She is a product of public schools — a graduate of P.S. 186, Seth Low Intermediate School, and New Utrecht High School.

Her mother, Judy Steinweiss, with whom she is close, was a PTA leader in the 1980s in School District 20. Judy Steinweiss was a leader in the District 20 PTA President’s Council, a group composed of all of the PTA presidents of the schools in the district.

“She really fought hard for the kids in the district to make sure they were being served,” Sara Steinweiss recalled.

Steinweiss enjoyed her high school years.

“I was the mayor of New Utrecht, which was like being the class president,” she said.

In her senior year, she approached her principal, Alan Leibowitz, with a bold idea.

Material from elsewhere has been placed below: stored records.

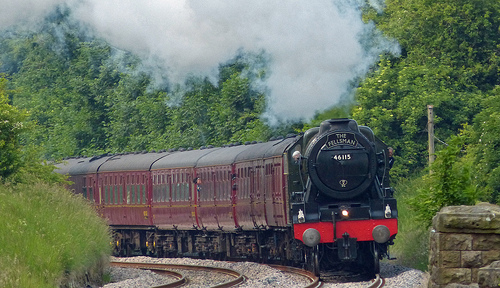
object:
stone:
[399, 281, 406, 283]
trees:
[0, 74, 76, 187]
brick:
[472, 233, 499, 250]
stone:
[238, 265, 248, 270]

“I wanted to start a theater program. He told me if I could start it, he would support me. So, I did,” she said. “I had been a part of the theater program at Saint Athanasius Church. And I had been in the St. Athanasius Choir. I felt it saved me. I wasn’t a kid who fit in. Being in the performing arts made me feel great. I wanted to do the same thing for other kids.”

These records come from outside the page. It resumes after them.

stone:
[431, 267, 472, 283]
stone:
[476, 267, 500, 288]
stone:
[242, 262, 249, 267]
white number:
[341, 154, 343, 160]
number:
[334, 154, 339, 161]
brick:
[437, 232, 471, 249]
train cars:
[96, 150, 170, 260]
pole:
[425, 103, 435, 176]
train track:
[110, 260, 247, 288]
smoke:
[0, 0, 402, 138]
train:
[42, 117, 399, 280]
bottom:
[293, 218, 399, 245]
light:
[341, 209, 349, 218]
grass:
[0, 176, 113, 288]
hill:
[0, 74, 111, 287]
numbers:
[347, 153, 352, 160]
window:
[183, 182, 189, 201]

She remained active in the New Utrecht High School theater program even after she graduated.

“I went back and volunteered,” she said.

Steinweiss earned a bachelor’s degree in English from Brooklyn College. She also holds two Master’s degrees — one in special education from Adelphi University and another in school administration and supervision from Touro College.

She became a teacher immediately after graduating from Brooklyn College in 1999. She taught at Canarsie High School for six months. When a teaching position opened up at her alma mater, New Utrecht High School, she jumped at the chance.

In addition to teaching classes and running the theater program, Steinweiss also taught conflict resolution. She helped volatile teenagers resolve their differences nonviolently.

She stayed at New Utrecht until 2011. Growing increasingly dissatisfied with the Dept. of Education, she decided that her teaching days were coming to an end.

“I loved working with students. But so much has changed in the past eight years. The Dept. of Education does not inspire kids anymore, or teachers,” she said.

Steinweiss charged that the Dept. of Education is so obsessed with results of standardized tests taken by students, that lesson plans are geared toward those exams, rather than the joy of discovery for students.

She has no regrets.

“I loved teaching and I love my life now,” she said.